- Oct 22, 2004
- 805
- 1,394
- 136
Well, Intel is still the biggest player and their architecture is the deciding factor to optimize software for and will remain so for some time.
Ok. I see your argument. By aligning themselves to Intel's architecture, AMD will get better performance on software optimized for Intel. And by going to a larger CCX with a mesh interconnect, similar to Intel's, they will hence benefit. Possibly.
But even if AMD moves to a 6-core or 8-core CCX with a mesh topology, you'd still have cross-CCX latency to deal with. It only changes the partition size a little. To really take your argument to its logical conclusion, AMD should eliminate CCXs altogether and create a monolithic die like Intel. Personally, I think the design trend will be the other way around, i.e. Intel moving to modular designs using their EMIB multi-die interconnect technology.
With regards to the 4-core vs 6-core question, you have to consider the system as a whole and the workloads you care about. Say, a 48-core CPU with 4-core CCXs vs a 48-core CPU with 6-core CCXs. The first system will have faster core-to-core latency in the CCX, although some workloads may suffer a little more cross-CCX latency due to a few more CCXs. To evaluate which is the overall best topology, you would have to test/simulate the systems on a variety of workloads you care about and make a judgement. My bet is on a 4-core CCX.

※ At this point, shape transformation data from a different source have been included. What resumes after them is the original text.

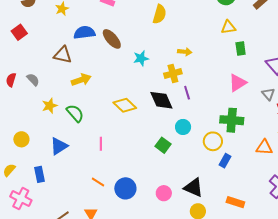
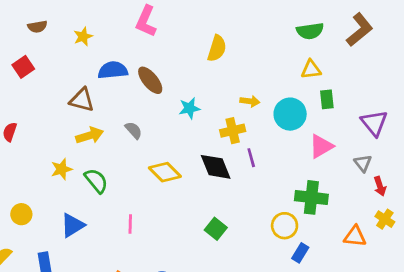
gray semicircle: (33, 80) -> (134, 130), moved
yellow arrow: (81, 80) -> (90, 135), moved
cyan circle: (183, 127) -> (290, 114), moved, size x1.5

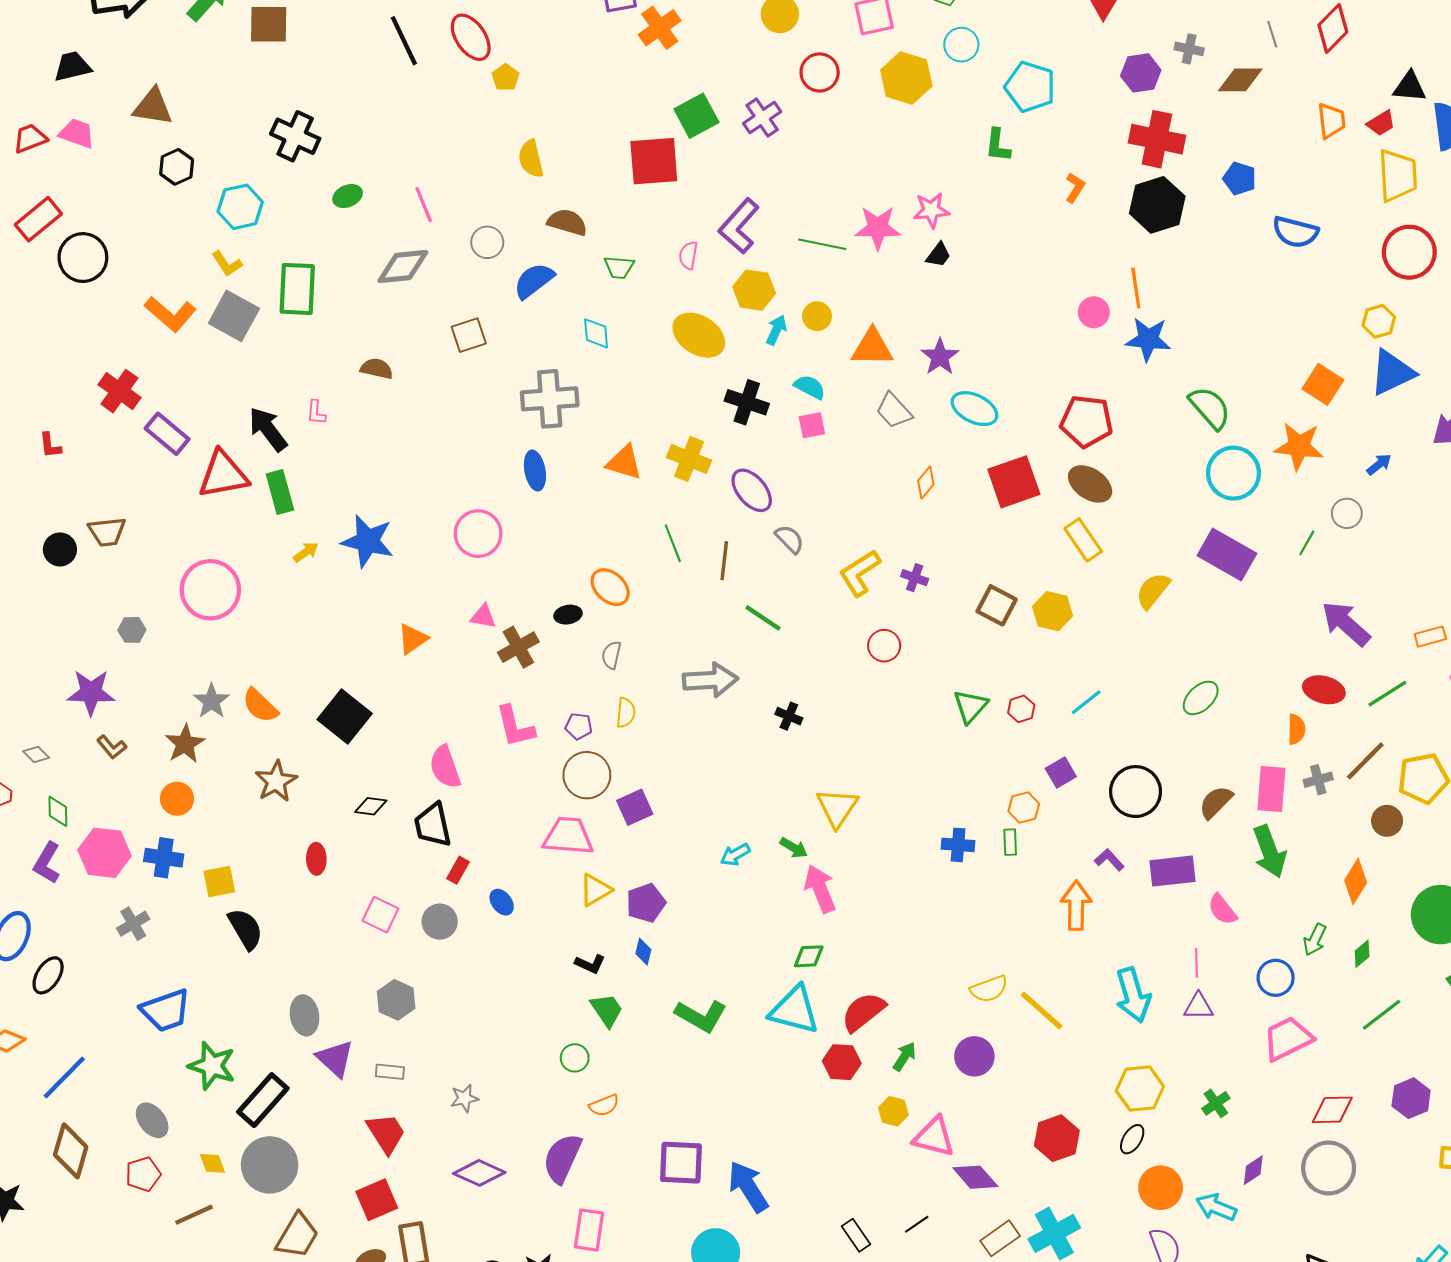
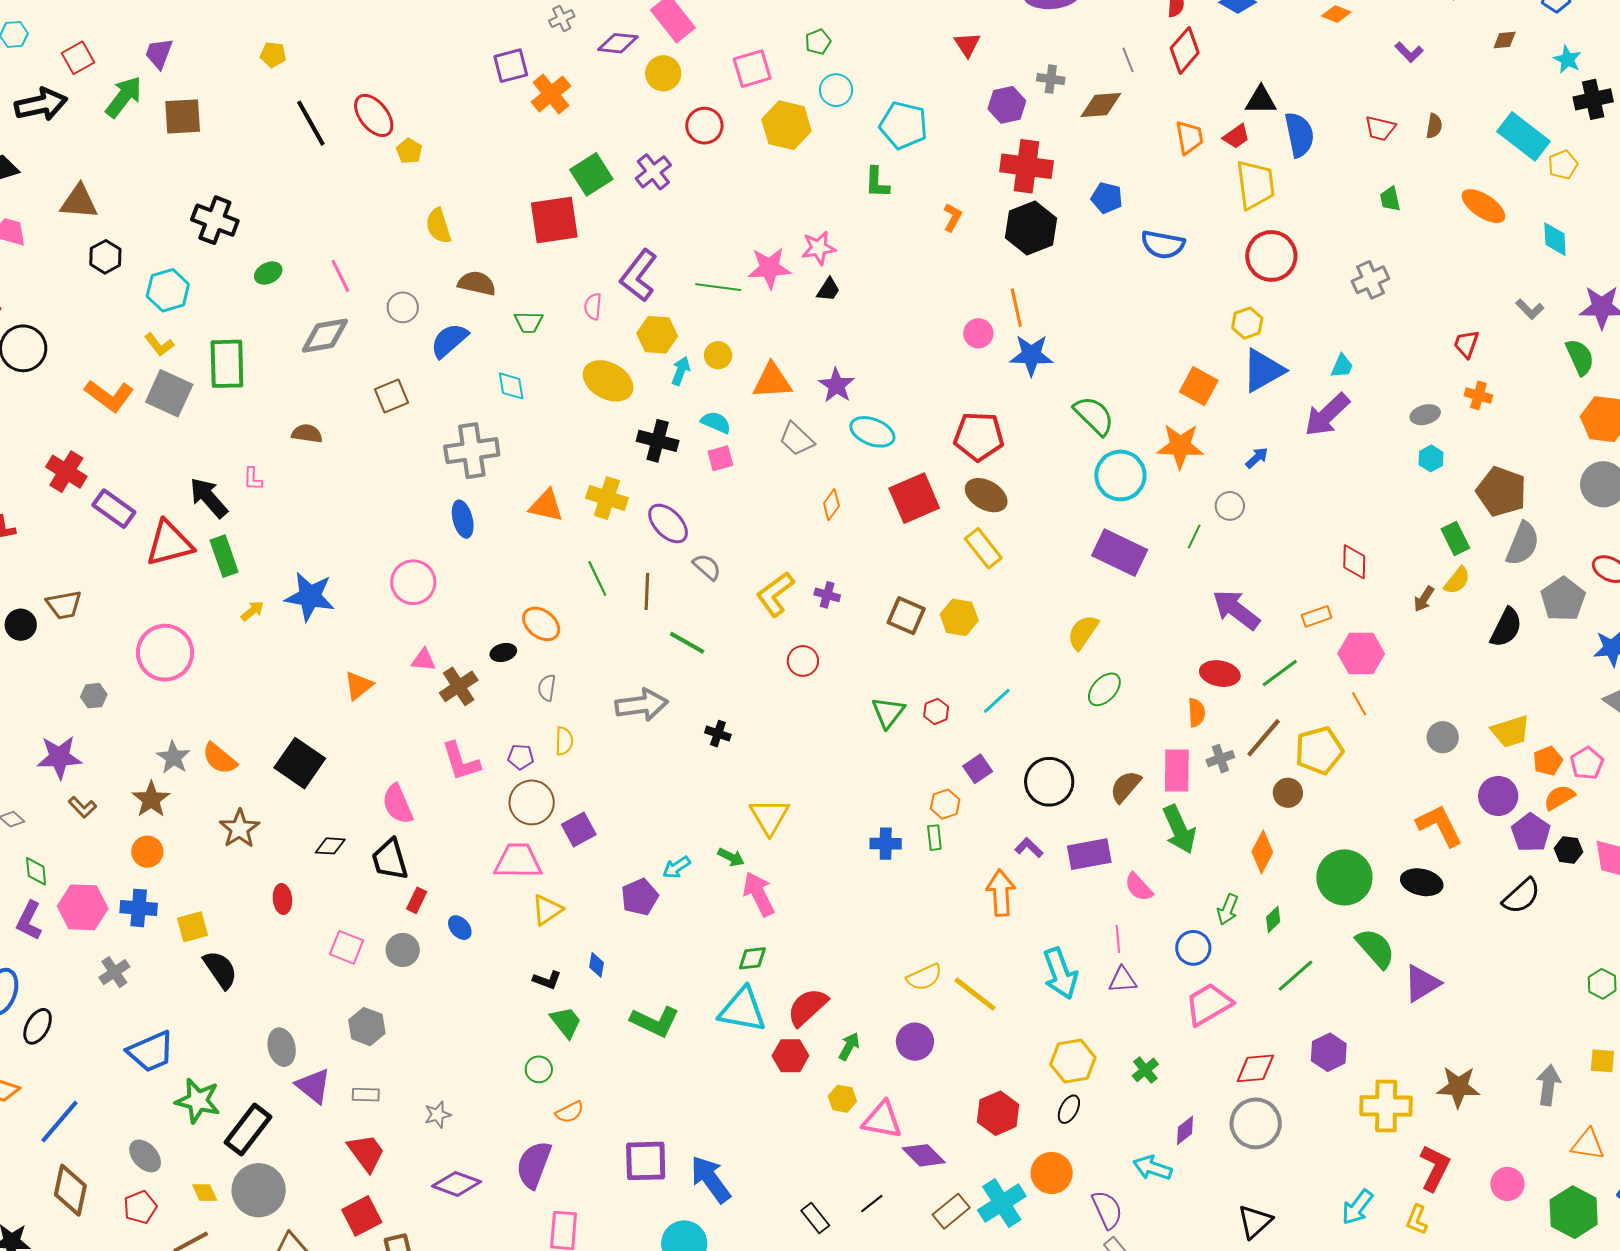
yellow semicircle: (1153, 591) -> (1083, 632), moved
purple pentagon: (646, 903) -> (640, 897), moved
orange circle: (1161, 1188) -> (1052, 1173), moved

Of course direct connections are best, and the big question is of course : Will a workload always fit in that cache. I doubt that.
The workload does not need to fit in the cache to avoid cross-CCX latency. As long as it does not need to access remote memory (connected to another CCX), nor need to snoop another remote cache (e.g. due to shared memory/locks), it will be fine. In other words, as long as it accesses memory connected to the local memory controller only, and does not share memory with cores outside the CCX, it will not suffer cross-CCX latency, as I understand it.
And besides, the whole issue is that threads are migrated from core to core as several kinds of software is running
That's a good point. For optimal performance, the operating system will need to be NUMA-aware and schedule threads according to the system topology. I am not sure how well (or badly) operating systems do on this today.
Server cpu can be running multiple virtual machines that run programs with lots of threads. And that is where the inter CCX communication hurts.
On the other hand, if the virtual machine is allocated a single CCX, then you should see no penalty. In fact, it should be as good as it gets, since all cores in the virtual machine are direct-connected. For larger partition sizes, it will depend on the workload, I guess. NUMA-aware and latency-insensitive workloads should run well.
it does seem that the scalable data fabric is also used to connect the different L3 caches. But that still does not explain the average latency explanation between L3 caches. I cannot understand that yet.
The way I understand it, the interleaving scheme, which I described in my last post, ensures a consistent average latency. For a memory address that hits the local cache slice, the latency is lower, and for addresses that hit the remote slices in the other cores, the latency is higher. However, the interleaving ensures that the latency averages out. And it may increase bandwidth as every core will use all 4 slices of the L3. (This is similar to the UMA mode for Threadripper, in which memory is interleaved across all memory controllers, causing a higher average latency, but also higher bandwidth.)